The Things We Never Say by Elizabeth Strout
- NZ Booklovers

- 14 minutes ago
- 4 min read
AUTHOR:
PUBLISHER: Random House
PUBLICATION DATE: 2026
REVIEWER: Anne Kerslake Hendricks
Elizabeth Strout, author of Olive Kitteridge and the related novels, is a superb writer whose characters reveal surprising and challenging truths about human nature. In The Things We Never Say, Strout introduces middle-aged Artie Dam – an introspective, sociable, complex man who’s a high-school teacher, a sailor, and a long-married father of an adult son. Artie moves in many different circles and sometimes struggles to make sense of life, although he understands that “He was, in many ways, the embodiment of the American dream”. Strout explores themes of family, friendship, and forgiveness, internal and external politics, the weight of responsibilities, and the concept of free will.
The novel is set on the east coast of Massachusetts, where Artie and his wife Evie live in an inherited ocean-side home on a private road. Strout offers evocative descriptions of the area, particularly in scenes where Artie goes sailing.
The glory of being back on the water and the sea around him sparkling and the sails billowing and the sky a bright blue—it was unspeakably beautiful with the foliage now changing along most parts of the shore, and Artie sat at the tiller and kept saying quietly, “My God. My God.”

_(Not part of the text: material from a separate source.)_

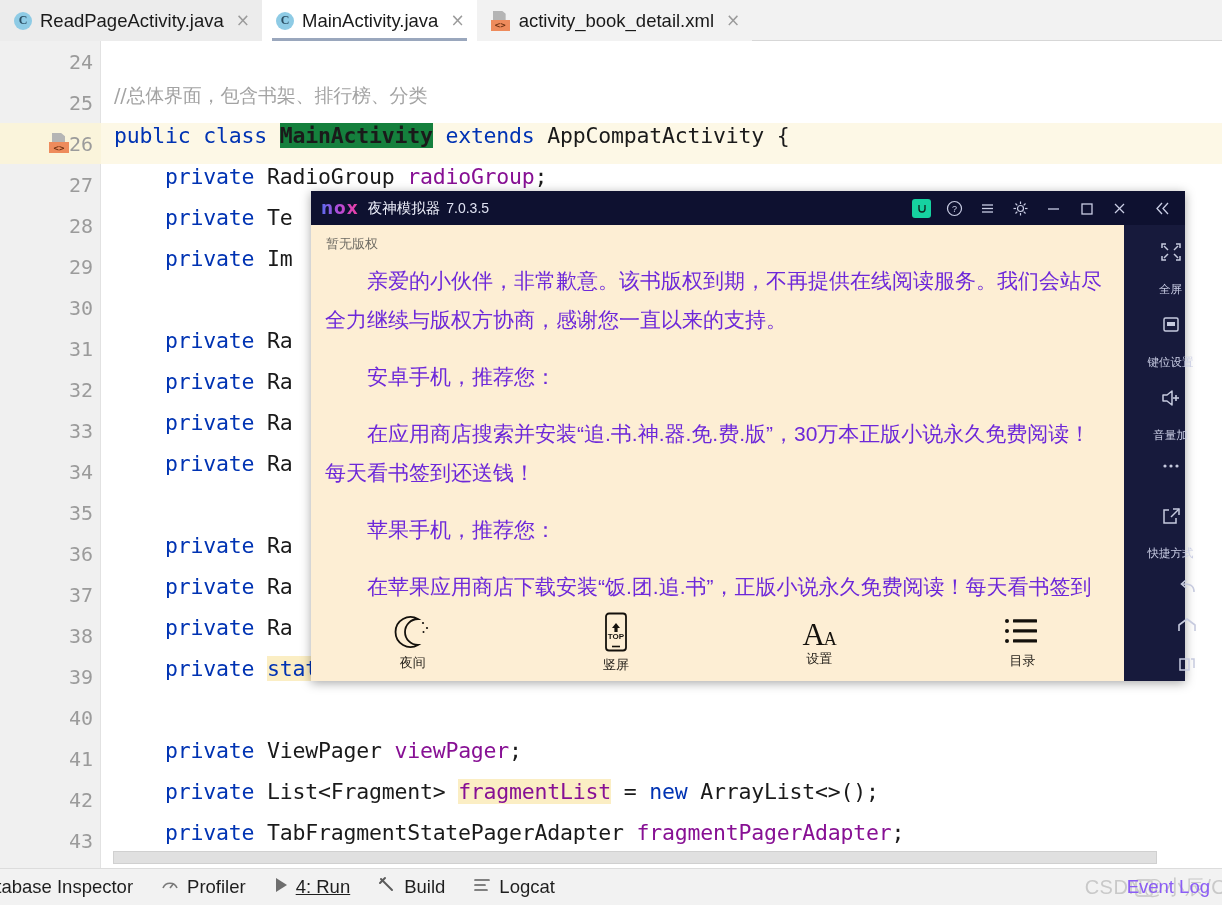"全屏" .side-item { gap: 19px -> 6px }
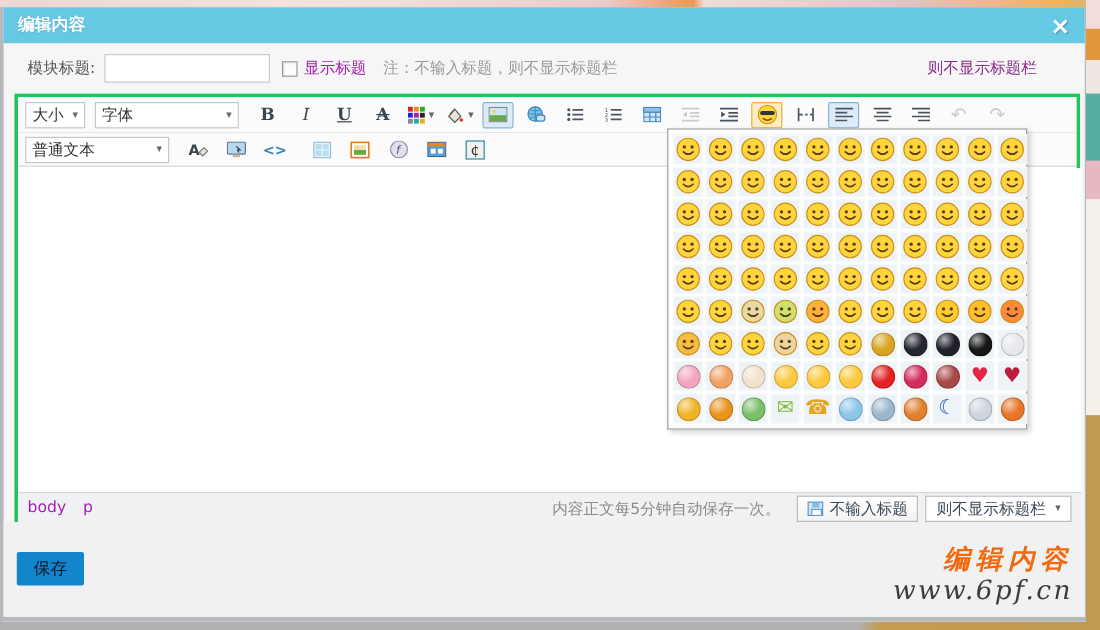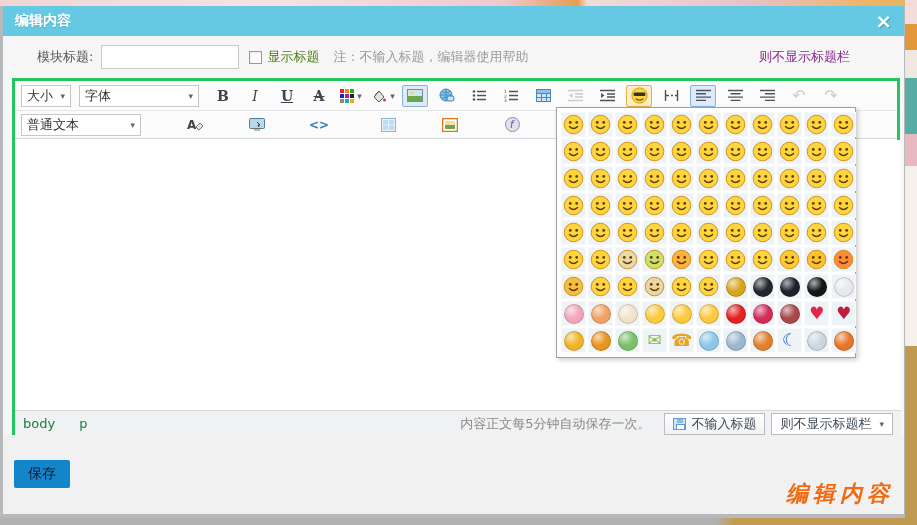"模块标题:" .headrow { padding: 0 26px -> 0 12px }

Although there’s beauty and humour throughout the book, there’s also despair, betrayal, and loss. There are unexpected deaths – including by suicide – and many passages that prompt self-reflection. Is it true that people frequently die of loneliness? How well do we know the people we spend the most time with? Can we (and should we) ever know what others think of us?
All of us live with a huge blind spot before our eyes, meaning that no matter what we think we know we can never fully understand how we appear to others.
Strout takes us deep into Artie’s inner world as a partner, father, teacher, and friend. She also captures shifts and developments in the wider world, with references to ChatGPT, burner phones and encrypted email, the pandemic, Israel and Gaza. A solitary line and a half on an otherwise empty page reports on election outcomes in the USA.
The election came and went. Half of the country was stunned, the
other half jubilant.
Strout avoids naming certain politicians, although her political views are revealed by her characters. One observes to Artie that people crave authority, particularly when it is evident in a “cult following kind of way”. Artie’s son, post-election, is blunter: “Dad, we’re fucked.”
Despite Artie’s personal thoughts about the election results, he continues to abide by family ‘rules’ that prevent him from sharing his political views with his students.
…my mother taught me to never discuss sex, politics, or the state of one’s bowels.
Although Artie sometimes behaves unpredictably, he’s also a creature of habit. He knows what – and who – can soothe and calm him. He’s a (mostly) loyal friend, and a father with a great love for his son despite disclosures that have the potential to disrupt or even sever their relationship. The evening following the election, Artie receives a text from his son and sits at the piano to play a self-composed piece that reaffirms the strength of their bond.
It was slow and sad, and as he played he understood it was two things: a requiem for the world, and a love song to his son.
Throughout the novel Strout’s writing is insightful and engaging, covering factual as well as philosophical topics. She suggests, for example, that a collective classroom identity emerges from the individual personalities of the students. We learn that both boats and bushes in coastal Massachusetts are wrapped for protection against harsh winter conditions. Strout observes that the secrets of adults are both “serious and sad”.
I love her description of the maternal influence on swearing habits.
“Fuck.” Rob said this as his mother would, with that wonderful thwack of a well-struck tennis ball.
Strout includes a subtle nod to Olive Kitteridge when Artie recalls how much Evie had loved a book “about a crotchety old woman from Maine”, a book he had read “reluctantly” only because Evie had liked it.
It’s inevitable as we age that people begin to disappear from our lives. Some die, others drift or move away, some appear to vanish into thin air. Through Artie, we gain insight into how others may respond to such losses, how they move forward after a crisis or upheaval, and how strength is drawn from friendship as well as the compassion of strangers.
What are the things you never say, and are they sometimes best left unsaid? The last words of this review belong to Artie, when he wonders why people never say anything real.
…now he knew why. Because to say anything real was to say things that nobody wanted to know. Or if they wanted to know, they would not care in the right way. Or even understand.
It was a private thing, to be alive. He understood this now.